Erfahrung mit Bürger-Bühnenprojekten

„Wir machen das zum ersten mal im Landkreis und sind sehr neugierig darauf“, sagt die Regisseurin. Das Boat People Projekt habe aber bereits Erfahrung mit Bürger-Bühnenprojekten. Zuletzt wurde die Händel-Jugendoper, die während der Festspiele im Mai mehrmals aufgeführt wurde, in so einem Format entwickelt - sehr erfolgreich, wie sich zeigte.

Mitmachen und einbringen dürfen sich nicht nur Bewohner der dann ausgewählten vier Dörfer, sondern alle Interessierten aus Göttingen und dem Landkreis, die mindestens zwölf Jahre alt sind. „Deswegen sollen die Dörfer auch gut im Landkreis verteilt sein“, erklärt de la Chevallerie. Leitende Dramaturgin für das Theater zum Mitmachen wird Nicola Bongard sein.

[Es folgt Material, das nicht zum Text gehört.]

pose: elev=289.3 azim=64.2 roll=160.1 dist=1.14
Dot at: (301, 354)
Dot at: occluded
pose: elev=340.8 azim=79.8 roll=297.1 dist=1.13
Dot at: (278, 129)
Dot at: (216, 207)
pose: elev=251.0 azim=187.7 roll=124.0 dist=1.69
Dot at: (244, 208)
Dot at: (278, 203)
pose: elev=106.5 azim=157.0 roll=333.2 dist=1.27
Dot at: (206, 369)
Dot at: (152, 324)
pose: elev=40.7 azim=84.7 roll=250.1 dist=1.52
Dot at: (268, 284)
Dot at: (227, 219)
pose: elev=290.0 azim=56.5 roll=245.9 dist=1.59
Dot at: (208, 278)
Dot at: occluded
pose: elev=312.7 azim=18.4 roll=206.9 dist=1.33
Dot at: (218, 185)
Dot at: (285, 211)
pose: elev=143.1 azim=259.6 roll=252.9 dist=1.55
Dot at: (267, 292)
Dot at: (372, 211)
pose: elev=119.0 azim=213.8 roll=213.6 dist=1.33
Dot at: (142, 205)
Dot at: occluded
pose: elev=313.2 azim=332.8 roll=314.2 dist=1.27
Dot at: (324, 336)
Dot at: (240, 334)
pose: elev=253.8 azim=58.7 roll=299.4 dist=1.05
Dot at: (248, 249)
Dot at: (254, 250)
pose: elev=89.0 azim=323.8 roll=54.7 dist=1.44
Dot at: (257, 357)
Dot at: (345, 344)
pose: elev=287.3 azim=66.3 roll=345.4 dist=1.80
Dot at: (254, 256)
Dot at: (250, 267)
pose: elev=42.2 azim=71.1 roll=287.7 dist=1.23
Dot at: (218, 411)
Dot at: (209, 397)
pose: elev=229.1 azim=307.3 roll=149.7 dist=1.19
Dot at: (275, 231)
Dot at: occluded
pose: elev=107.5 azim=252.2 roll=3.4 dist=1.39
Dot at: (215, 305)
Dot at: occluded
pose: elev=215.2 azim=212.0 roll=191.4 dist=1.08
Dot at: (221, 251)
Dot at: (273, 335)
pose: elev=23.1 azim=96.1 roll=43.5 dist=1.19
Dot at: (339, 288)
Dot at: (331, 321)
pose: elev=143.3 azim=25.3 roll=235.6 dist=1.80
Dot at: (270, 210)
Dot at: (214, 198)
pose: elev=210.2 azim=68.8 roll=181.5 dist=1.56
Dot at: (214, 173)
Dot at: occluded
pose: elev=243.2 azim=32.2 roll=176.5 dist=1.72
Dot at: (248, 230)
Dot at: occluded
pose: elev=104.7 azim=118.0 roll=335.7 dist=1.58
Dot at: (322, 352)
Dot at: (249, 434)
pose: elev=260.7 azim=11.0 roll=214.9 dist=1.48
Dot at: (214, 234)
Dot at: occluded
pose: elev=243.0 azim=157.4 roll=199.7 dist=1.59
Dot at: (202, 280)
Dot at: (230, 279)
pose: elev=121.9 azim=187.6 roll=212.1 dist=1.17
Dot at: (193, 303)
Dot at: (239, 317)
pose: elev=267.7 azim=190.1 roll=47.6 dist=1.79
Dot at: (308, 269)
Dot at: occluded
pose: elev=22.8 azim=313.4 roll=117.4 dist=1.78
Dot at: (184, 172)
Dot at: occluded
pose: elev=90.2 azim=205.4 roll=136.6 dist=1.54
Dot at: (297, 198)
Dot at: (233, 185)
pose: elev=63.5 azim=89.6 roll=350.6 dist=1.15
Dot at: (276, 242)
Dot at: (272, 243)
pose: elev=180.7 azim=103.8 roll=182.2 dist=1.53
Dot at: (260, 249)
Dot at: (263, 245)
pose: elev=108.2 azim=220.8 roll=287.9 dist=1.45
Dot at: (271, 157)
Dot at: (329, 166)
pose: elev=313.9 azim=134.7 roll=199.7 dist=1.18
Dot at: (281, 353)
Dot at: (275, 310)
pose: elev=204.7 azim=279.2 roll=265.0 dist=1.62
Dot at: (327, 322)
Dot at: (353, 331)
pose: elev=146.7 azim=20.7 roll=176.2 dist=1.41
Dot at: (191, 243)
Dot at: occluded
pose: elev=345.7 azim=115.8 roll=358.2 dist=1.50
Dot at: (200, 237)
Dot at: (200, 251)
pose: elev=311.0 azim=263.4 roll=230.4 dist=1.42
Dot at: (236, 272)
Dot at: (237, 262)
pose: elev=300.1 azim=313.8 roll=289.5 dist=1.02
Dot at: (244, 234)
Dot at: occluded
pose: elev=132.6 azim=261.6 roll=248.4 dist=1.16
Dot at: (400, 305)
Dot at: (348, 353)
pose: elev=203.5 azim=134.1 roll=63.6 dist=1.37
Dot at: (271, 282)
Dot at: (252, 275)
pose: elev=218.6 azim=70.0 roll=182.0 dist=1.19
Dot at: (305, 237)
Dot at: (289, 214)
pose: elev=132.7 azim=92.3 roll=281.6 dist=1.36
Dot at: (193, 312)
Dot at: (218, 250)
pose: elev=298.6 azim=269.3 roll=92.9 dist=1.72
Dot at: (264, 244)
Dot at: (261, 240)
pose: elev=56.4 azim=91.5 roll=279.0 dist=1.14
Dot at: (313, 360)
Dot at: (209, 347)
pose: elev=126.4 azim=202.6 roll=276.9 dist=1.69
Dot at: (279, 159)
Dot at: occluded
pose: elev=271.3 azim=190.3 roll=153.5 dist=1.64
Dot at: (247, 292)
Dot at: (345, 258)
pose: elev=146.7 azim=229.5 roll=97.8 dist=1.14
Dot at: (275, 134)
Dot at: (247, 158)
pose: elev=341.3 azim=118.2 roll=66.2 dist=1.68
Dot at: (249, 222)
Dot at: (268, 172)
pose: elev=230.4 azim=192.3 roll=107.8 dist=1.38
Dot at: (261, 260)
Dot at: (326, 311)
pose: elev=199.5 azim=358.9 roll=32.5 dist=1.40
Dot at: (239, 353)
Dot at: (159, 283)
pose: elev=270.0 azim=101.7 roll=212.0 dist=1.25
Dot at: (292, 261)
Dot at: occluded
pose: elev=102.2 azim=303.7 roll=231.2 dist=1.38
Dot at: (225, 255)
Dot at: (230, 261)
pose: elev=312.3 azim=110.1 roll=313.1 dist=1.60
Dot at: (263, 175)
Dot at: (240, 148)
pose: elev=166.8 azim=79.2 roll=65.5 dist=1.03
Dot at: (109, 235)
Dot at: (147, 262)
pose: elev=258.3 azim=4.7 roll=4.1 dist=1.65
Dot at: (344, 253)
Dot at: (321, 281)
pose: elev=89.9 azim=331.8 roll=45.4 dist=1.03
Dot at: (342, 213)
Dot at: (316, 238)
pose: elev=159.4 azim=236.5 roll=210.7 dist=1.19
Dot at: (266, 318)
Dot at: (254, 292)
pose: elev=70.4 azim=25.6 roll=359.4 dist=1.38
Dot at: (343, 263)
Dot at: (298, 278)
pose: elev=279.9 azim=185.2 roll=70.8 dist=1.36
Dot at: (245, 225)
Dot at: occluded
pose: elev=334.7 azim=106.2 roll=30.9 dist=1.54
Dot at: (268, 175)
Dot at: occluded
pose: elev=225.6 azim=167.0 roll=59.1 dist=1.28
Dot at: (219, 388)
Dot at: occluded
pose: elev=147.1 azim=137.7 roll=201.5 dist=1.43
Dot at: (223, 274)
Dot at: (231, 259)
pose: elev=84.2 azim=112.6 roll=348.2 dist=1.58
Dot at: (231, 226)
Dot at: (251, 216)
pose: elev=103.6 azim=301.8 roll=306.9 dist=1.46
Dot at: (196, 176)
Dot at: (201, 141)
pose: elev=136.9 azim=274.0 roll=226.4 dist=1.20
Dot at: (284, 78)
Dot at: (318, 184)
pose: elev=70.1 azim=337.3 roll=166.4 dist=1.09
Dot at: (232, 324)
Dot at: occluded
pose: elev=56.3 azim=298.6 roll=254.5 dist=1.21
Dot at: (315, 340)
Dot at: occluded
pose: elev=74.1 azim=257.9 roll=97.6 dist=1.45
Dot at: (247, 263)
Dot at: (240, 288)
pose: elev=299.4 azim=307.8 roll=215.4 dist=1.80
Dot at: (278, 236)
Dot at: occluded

Das Endprodukt werde aber keine Aneinanderreihung von vier verschiedenen Stücken aus den vier Dörfern, „es wird schon ein großes Ganzes am Ende“, erklärt de la Chevallerie. Dabei werde es grob um die Frage „Wie wollen wir zusammenleben?“ gehen, Utopien würden gebildet, aber auch „fantastische Ausflüge“ unternommen.

Das Besondere im Vergleich mit Profi-Produktionen sei vor allem die Zusammensetzung der Gruppe(n). „Die Zusammensetzung kann man nicht kontrollieren, das ist ein spannender Prozess und davon lebt das Ergebnis“, freut sich de la Chevallerie schon auf den Start des Projekts. Aufgeführt werde das Stück im Frühling 2018 dann in mindestens einem der ausgewählten Dörfer.

Wer mehr über das Projekt wissen und eventuell mitmachen will, sollte am Mittwoch, 6. September, in das Theater im ehemaligen IWF, Nonnenstieg 72, kommen. Ab 19 Uhr stellt sich dort das Team vor, erklärt das Konzept näher und beantwortet Fragen.